The Reed & Dickinson Band (Alto Reed & Steve Dickinson, singer songwriter) has released an album Tonight We Ride, with musicians Jimmy McCarty and Johnny Badanjek, Jimmy Bones, Stephanie Eulinberg, lead guitarist Bobby East, Roger Noonan, Bernie Palo and Jeff Fawlkes. Reed played at Canadian blues festivals including Windsor and London, Ontario, with his Motor City AllStars, composed of musicians Bernie Palo, Steve Byrnes and vocalist Kathleen Murray and the rhythm section from the 'Groove Council'.

In 1998, Reed, Ortheia Barnes, and Michael Brock of the Dramatics starred in a Sue Marx-produced tourism advertisement for the Detroit Convention Bureau titled "It's a Great Time in Detroit".

Prior to joining Bob Seger and the Silver Bullet Band, Reed (as Tom Cartmell) was a member of the Lansing Michigan based band, Ormandy.

Reed toured with Bob Seger and the Silver Bullet Band for 42 years starting with Back In 72, Seger 7, Beautiful Loser, which finally led up to the multiplatinum, breakthrough album, Live Bullet, Night Moves, Stranger In Town, Against The Wind, Nine Tonight, Like a Rock, The Distance, The Fire Inside, A Very Special Xmas and several more including most recently, Ride Out.

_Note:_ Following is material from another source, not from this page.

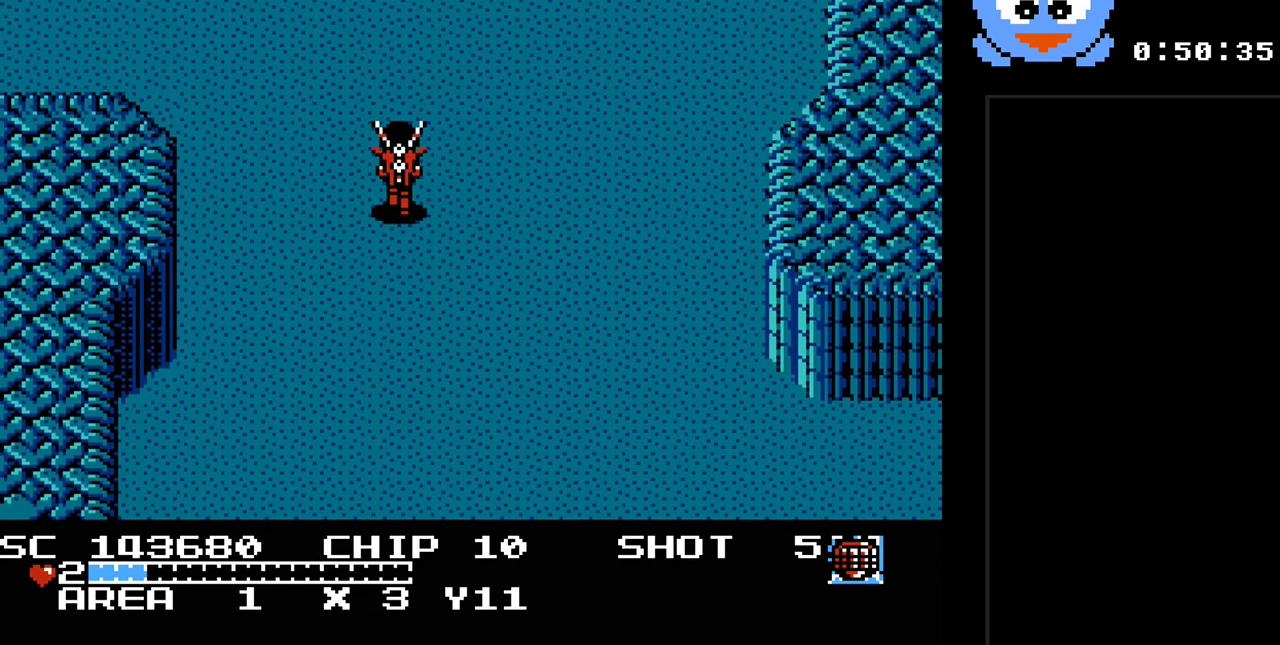
{"buttons": ["DPAD_RIGHT"], "events": [[350, "DPAD_RIGHT", "down"]]}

Reed most recently performed with Dave Mason, Steven Tyler, Pat Simmons and Michael McDonald, Fergie, Danny D, Lynda Carter, Alice Cooper & Band, at the December 31, 2016, New Year's Eve for the Shep Gordon Maui Food Bank Gala in Maui, Hawaii, raising enough money for 300,000 meals. Then again for the World Whale Watch Day Fundraiser in Maui, and with Mick Fleetwood at Mick's Lahaina Club plus, in March 2017, as a special guest with Willie K. at the Willie K. Bluesfest on Maui.

== Honors, awards, distinctions ==
On May 19, 2012, Reed was inducted into the Canadian Blues Hall of Fame in Windsor, Ontario, and headlined at blues festivals across Canada in summer 2012 including London, Ontario, on July 13 and Windsor, Ontario, on July 14, 2012.

Reed performed "The Star-Spangled Banner" before Game 4 of the American League championship series of Major League Baseball on October 12, 2011, and before the Thanksgiving Day NFL game between the Detroit Lions and Houston Texans on November 22, 2012. He was a regular in playing the American national anthem.

== Personal life and death ==
Reed died of colorectal cancer on December 30, 2020. He was 72 years old.